Sometimes Barbara was present at these story-tellings. She would sit with her cheek resting on her hand, watching the flames, and seeing in them pictures which her great-grandmother's words painted. She, too, often longed for a life of adventure. Now that she had cut herself off from her books and intercourse with Peter—she saw him as little as was compatible with their relationship—now that she had clipped her own wings, she found life stale, lacking in all enterprise and interest.

She would not allow herself to meditate upon the past. She swept her mind clear of it, no regrets, no longings, no phantoms or shadows must find a lodging there. But an individuality such as hers could not become thus permanently dwarfed. She might clip her own wings, but they would grow again, and bear her upwards to cleave other air, and find other climes than those to which she had been borne away in the past.

Through the grey winter days and the wild winter nights, she flung a part of herself to the winds, and as it fluttered upon the blast like an autumn leaf, she thought of the trees in Cringel Forest, and pitied their nakedness.
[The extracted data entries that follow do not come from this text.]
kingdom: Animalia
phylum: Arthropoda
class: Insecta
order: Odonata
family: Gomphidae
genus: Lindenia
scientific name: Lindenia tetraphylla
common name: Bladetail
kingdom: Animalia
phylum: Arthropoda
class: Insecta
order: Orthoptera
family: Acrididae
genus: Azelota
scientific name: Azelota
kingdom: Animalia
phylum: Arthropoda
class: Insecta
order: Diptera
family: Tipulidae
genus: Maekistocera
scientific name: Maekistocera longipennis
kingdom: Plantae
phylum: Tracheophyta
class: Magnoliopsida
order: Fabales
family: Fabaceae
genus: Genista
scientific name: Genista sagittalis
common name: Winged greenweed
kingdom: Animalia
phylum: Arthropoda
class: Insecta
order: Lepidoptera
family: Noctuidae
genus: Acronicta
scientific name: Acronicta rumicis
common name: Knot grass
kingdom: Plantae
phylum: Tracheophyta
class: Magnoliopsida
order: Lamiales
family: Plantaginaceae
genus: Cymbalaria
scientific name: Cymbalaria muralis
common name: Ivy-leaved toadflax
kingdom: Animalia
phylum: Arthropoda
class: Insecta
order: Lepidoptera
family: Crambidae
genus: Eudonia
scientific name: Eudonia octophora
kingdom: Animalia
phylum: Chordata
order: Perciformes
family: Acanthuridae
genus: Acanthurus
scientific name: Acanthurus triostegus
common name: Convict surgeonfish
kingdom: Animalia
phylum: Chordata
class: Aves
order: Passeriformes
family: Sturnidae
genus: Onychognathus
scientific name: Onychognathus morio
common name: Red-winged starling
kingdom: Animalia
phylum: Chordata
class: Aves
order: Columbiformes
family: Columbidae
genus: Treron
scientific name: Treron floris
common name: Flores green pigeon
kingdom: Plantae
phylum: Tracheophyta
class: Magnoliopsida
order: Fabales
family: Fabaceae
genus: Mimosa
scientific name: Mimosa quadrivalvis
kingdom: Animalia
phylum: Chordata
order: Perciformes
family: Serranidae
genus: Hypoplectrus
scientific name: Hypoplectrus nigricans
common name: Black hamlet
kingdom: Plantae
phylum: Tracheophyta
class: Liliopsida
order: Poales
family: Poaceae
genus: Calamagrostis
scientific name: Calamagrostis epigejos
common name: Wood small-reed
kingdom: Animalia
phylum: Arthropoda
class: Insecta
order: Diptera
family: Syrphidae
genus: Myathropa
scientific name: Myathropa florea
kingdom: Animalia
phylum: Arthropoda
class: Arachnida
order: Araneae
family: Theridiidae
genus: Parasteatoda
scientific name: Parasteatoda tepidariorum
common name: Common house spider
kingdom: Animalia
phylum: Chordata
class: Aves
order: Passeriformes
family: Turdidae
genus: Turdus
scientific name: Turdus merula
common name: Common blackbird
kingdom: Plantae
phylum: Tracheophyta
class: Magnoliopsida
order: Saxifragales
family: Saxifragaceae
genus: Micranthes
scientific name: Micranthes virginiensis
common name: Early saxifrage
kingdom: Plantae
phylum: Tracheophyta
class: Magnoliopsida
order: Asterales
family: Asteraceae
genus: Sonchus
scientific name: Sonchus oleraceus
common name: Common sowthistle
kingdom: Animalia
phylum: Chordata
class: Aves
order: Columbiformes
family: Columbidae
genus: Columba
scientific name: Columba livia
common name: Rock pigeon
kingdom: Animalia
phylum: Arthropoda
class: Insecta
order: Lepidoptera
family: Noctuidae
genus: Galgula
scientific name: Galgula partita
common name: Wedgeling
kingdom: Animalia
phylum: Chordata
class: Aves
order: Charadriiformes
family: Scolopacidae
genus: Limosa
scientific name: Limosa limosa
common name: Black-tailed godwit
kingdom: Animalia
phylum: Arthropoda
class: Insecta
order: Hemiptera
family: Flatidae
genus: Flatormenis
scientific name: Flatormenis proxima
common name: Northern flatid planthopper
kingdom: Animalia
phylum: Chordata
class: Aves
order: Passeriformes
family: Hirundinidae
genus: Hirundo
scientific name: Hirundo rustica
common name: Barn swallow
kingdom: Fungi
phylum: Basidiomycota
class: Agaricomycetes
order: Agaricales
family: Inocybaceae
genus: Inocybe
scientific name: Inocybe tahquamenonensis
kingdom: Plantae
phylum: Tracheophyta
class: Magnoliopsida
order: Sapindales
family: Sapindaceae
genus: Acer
But they would grow green again, and spread their glory to the summer. So, perhaps for her, there would come a renewal, and her soul would blossom like the may—nay—not like the may, sweet and beautiful as it was, but like the corn of wheat, which unless it fall into the ground and die, cannot bring forth fruit. She felt compassionate towards the wheat which went so patiently into the tomb, and came forth, like a shriven almoner of old, to give itself without reserve to the service of others.

Often when the wind shrieked about the old house, and the sycamores groaned under the lash, Mistress Lynn would listen with eager ears for the sound of Barbara's footsteps on the threshold. She knew by instinct, and understood by experience, that her great-granddaughter was going through some travail of soul. But she said nothing, only watched and waited, noting with her keen old brain the change of Barbara from a dreamy girl to a woman, whose will was becoming fixed in an inflexible mould, and whose mind was changing to something more mature but less comprehensible. As the winter deepened, the change grew more marked. Often in the pauses of the storm Barbara would enter with a slight smile, and a look as though she had been talking with someone, and was still full of that which she had heard.

"Where hast been?" the old woman would ask her.